Israel Luz, de São Paulo (SP)

Neste início de 2022, duas histórias da Zona Norte de São Paulo revelam de modo revoltante como o Judiciário e a polícia tratam os filhos da classe trabalhadora.

Rodrigo e Jonnatha

Desde o dia 18 de janeiro, os jovens Rodrigo Gonçalves Bonfim (20) e Jonnatha Gonçalves dos Santos (21) estão presos acusados de participação em um assalto na Brasilândia.

Nesse dia, um motorista de aplicativo foi abordado por três pessoas ao atender uma corrida na rua Alfredo Lúcio. Após um tempo em poder dos ladrões, a vítima conseguiu escapar e acionou a Polícia Militar.

Os PMs Leonardo Carlos Raccioni Galante e Alberto Balbino Da Costa Neto saíram em patrulha e, na rua apontada pelo motorista, abordaram Rodrigo e Jonnatha. Os dois moram lá e estavam em frente de casa quando a polícia chegou.

Segundo os policiais, os primos teriam tentado fugir ao ver a viatura. Mas a família e testemunhas contestam esta versão. Os familiares têm ainda imagens de uma câmera próxima que mostra os jovens em frente à casa quando o motorista foi assaltado.

Há mais inconsistências na versão oficial.

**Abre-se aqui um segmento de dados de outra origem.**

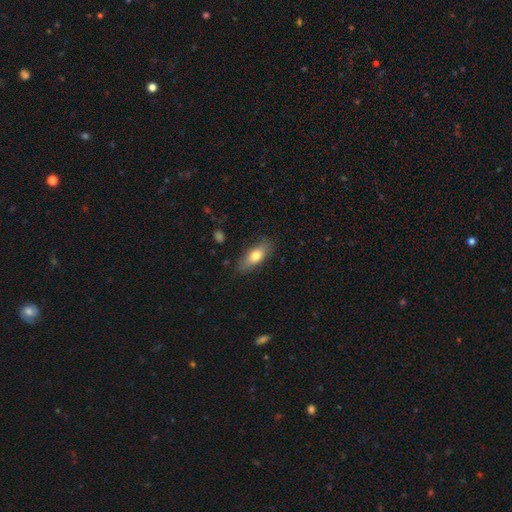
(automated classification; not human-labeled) Smooth or featured? smooth (72%)
How rounded? in between (72%)
Merging? none (83%)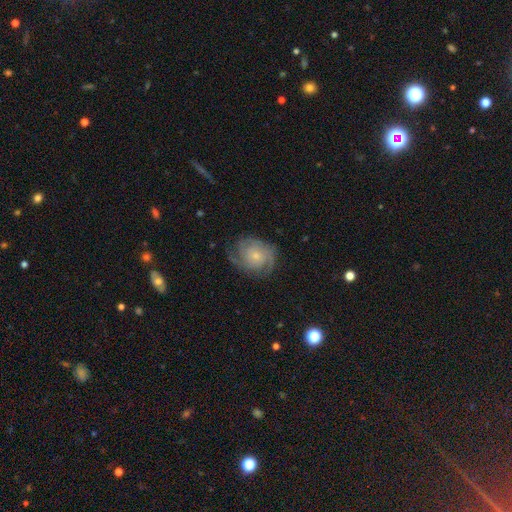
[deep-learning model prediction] Smooth or featured? Predicted: featured or disk (p=0.82). Edge-on disk? Predicted: no (p=0.98). Bar? Predicted: no (p=0.78). Spiral arms? Predicted: yes (p=0.96). Spiral winding? Predicted: tight (p=0.54). Spiral arm count? Predicted: 3 (p=0.30). Bulge size? Predicted: small (p=0.64). Merging? Predicted: none (p=0.72).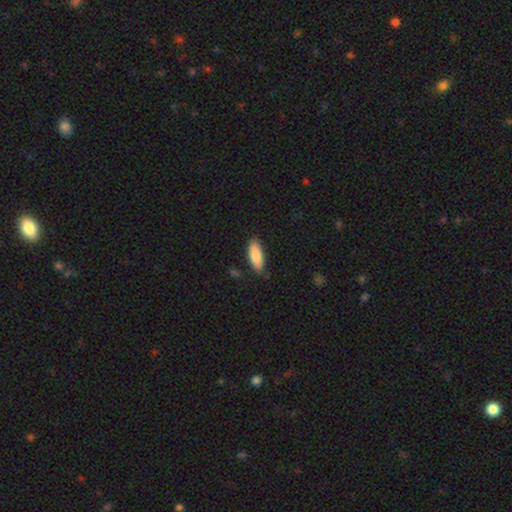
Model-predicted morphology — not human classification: type=smooth (85%); roundness=in between (68%); merging=none (82%).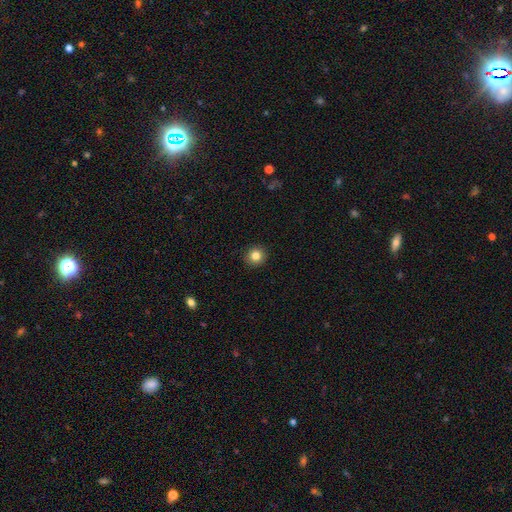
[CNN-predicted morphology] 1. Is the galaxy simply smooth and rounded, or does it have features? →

Por exemplo, não faz sentido imaginar que, após assaltar alguém, os ladrões permaneceriam tranquilamente no mesmo local. Outra questão é que os policiais registraram o lugar do crime em um número inexistente na via.

Todos esses elementos vêm sendo desprezados pelo Judiciário e os jovens permanecem presos. Com muita coragem, familiares e amigos vêm tentando reverter essa situação.

Luiz Henrique e Tauã

Poucos dias antes do caso acima, no dia 15, os jovens Tauã Ribeiro dos Santos, Luiz Henrique Policarpo (20) e Matheus Estenio Alves (22) foram presos. Eles tomavam aulas de direção na região conhecida como “Retão” quando foram abordados pelos policiais Alessandro Floriano da Costa Scamilha e Thiago Vicente Bonfim dos Santos.

Os PMs buscavam os responsáveis pelo roubo de um Onyx nas imediações. Capturaram os três e, de modo irregular, levaram os rapazes à presença da vítima para reconhecimento fora da delegacia.

Tauã e Luiz, que são negros, teriam batido com o perfil dos assaltantes. Matheus, que é branco e estava o tempo todo com eles, não. Na delegacia acabou sendo liberado, enquanto seus amigos foram mantidos presos.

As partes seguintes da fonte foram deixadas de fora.